My question is how does one execute arbitrary binary from within one's program.
At the most basic level, it boils down to knowing where the first instruction of the code to execute is located in, assign that address to a function pointer (if you are using 'C') and calling the code through the function pointer. There are no mechanisms present in the Amiga operating system which deny execution of arbitrary code. It's one shared address space for everything, and no sections are specifically restricted to either executable or non-executable content (on the 68030 and beyond some portions of the address space will be marked as cacheable or not cacheable, though).
Things changed a bit with the introduction of the 68030, and a bit more with the 68040, though. If the code you wanted to execute had to be pushed into memory, unpacked or auto-generated, you better made sure that the CPU data cache was flushed and the contents committed to memory (pipeline synchronization included). Sometimes things still worked out if you didn't know that you had to flush the cache and synchronize the pipelines, but you could not rely on being lucky all the time.
That's the basics.
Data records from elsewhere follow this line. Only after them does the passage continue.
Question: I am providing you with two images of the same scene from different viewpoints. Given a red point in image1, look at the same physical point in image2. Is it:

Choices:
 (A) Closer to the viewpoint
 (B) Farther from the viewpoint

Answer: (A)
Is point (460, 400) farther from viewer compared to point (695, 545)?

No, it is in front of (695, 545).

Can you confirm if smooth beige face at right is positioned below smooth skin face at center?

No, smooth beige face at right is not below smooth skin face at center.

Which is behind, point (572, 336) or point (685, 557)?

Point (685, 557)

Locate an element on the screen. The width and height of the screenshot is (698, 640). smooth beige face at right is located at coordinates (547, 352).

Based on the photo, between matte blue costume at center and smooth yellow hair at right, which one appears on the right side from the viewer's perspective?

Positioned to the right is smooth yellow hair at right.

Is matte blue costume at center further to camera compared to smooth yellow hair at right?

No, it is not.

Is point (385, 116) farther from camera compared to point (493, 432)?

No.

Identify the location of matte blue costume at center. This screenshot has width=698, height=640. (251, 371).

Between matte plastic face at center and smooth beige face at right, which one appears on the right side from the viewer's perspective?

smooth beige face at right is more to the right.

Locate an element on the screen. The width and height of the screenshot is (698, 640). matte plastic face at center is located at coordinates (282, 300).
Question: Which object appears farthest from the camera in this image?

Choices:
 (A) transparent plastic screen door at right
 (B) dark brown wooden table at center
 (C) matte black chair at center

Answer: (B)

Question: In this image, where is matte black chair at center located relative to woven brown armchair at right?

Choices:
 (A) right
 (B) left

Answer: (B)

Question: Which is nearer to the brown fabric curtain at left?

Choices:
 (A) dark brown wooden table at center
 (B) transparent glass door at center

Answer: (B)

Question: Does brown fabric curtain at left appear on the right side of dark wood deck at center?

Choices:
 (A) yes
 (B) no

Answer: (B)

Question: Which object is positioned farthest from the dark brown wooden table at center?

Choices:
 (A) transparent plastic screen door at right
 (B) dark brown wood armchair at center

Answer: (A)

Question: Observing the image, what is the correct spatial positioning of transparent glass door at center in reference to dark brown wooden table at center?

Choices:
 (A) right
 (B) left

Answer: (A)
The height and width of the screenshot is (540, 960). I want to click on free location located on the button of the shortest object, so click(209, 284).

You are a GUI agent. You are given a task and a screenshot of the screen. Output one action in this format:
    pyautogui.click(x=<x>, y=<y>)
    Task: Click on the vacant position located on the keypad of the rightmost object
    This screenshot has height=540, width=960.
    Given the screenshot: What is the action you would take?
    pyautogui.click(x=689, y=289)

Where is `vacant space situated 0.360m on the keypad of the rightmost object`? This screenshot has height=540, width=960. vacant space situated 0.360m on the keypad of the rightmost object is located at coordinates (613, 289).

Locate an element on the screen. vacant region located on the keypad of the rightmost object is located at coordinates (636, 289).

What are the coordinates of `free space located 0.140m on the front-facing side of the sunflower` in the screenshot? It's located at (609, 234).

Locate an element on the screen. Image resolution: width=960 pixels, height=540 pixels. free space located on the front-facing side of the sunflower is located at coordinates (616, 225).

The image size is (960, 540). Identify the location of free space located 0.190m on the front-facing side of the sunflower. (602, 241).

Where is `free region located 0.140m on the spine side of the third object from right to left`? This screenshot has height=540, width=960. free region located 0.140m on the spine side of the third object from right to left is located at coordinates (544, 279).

It gets more complicated if you need to load code into memory.
The easier case involves position-independent code, which references data, subroutines, etc. relative to the program counter (address of the instruction currently executing). With this code, you just reserve memory for it, copy the code into it and call it through the function pointer, etc. Yours truly once did that kind of thing for a certain Amiga hard disk controller which had to support booting from an FFS formatted partition. That was in the days when the FFS was not in ROM and had to be loaded from disk. However, the FFS at the time was one compact position independent chunk of code, so I stuck it into the hard disk driver's ROM and just ran it from there. Needless to say, don't try this at home, especially if you're 20 years old and under quite some time pressure

The more difficult case requires that you load code from disk, or from ROM, without knowing beforehand where in memory exactly it will have to rest, this code not being position-independent. When you start a program from Workbench, the operating system will do exactly that: figure out how much memory is required to load the program, allocate memory for it, then load the program code and data into that memory. Finally, once everything is in place, the code and data are fixed up so that all the address references (data to data, code to code) match the respective memory addresses which code and data were loaded into (a process called "relocation", which is supported by the Amiga executable file format). The operating system provides all the tools to do this complicated business for you in dos.library, through the LoadSeg() function. If successful, LoadSeg() will return a special kind of pointer that refers to the first instruction of the code loaded (actually, it points to a 32 bit word in front of the first instruction). Again, you can use that code pointer with a 'C' function pointer and just invoke it to execute that code.